I've just checked in my Bulk E-Mail folder and received an e-mail from "[email protected]" titled "Mail Delivery (failed <my e-mail address>)". I know I have definately not sent an e-mail to the sender, and have no dealings with dyson.com, furthermore my e-mail address is reasonably unique and although I do get the occasional NetSky(?) virus sent (about twice a week at most), receive no bulk/trash mails.

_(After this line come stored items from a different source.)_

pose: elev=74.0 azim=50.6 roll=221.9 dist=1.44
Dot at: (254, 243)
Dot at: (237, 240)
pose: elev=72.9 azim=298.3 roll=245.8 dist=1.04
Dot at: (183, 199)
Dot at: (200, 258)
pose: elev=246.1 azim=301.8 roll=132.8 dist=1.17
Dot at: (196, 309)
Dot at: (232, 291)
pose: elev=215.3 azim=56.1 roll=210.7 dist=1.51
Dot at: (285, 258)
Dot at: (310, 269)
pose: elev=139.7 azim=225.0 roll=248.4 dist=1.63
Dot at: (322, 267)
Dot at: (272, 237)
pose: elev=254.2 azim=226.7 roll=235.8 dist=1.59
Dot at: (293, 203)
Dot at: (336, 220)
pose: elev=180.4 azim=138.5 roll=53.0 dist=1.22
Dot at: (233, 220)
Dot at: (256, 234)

Anyhow I can open the actual mail safely to see the text and have this written:

If the message will not displayed automatically,
follow the link to read the delivered message.

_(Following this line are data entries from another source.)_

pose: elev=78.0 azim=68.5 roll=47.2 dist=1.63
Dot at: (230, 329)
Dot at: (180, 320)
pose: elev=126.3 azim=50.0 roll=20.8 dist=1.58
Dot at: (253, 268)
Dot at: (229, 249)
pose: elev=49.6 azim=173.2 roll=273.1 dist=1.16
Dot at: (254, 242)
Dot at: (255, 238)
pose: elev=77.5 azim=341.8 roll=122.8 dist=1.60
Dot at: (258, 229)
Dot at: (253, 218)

Received message is available at:
www.btinternet.com/inbox/<my Yahoo! id>/read.php?sessionid-<5 numbers>

the link is available to click on, which I obviously haven't done, and the e-mail size shows up as 42k, the NetSky ones all come through as 41k. I'm confused that the link shows to take me to my own inbox, or is it just a cover-up and its actually going to take me to a nasty site? I've run Norton already just to check nothing has already happenned and got the all clear. I've never seen an unusual e-mail like this before with just a link in it so all advice is very welcome.

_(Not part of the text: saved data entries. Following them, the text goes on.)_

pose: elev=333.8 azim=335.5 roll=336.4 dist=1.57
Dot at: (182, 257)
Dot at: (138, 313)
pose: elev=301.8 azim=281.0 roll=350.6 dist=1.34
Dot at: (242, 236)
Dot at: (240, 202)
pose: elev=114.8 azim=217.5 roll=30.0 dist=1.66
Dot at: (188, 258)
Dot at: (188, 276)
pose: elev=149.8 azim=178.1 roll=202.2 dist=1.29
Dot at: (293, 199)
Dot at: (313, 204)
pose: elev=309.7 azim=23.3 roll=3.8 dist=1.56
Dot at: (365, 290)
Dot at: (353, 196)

Thanks to all and Merry Christmas.

5mb :ok:

5milesbaby, please delete the mail. Following the link will cause infection with a mass-mailing worm known as W32/Baba.

Thanks Tuba, thought as much. I rarely look at stuff I'm not expecting anyhow, just found it unusual for it to be sent in this way. The Netsky one I was on about is also a W32. one as I have just received another. Fortunately Norton sorts them out before I can get anywhere near. How are they able to use so many different user names, and such a variety too? I've even had them sent from lookalike Post Office and Inland Revenue addresses, it certainly makes you think before binning them all.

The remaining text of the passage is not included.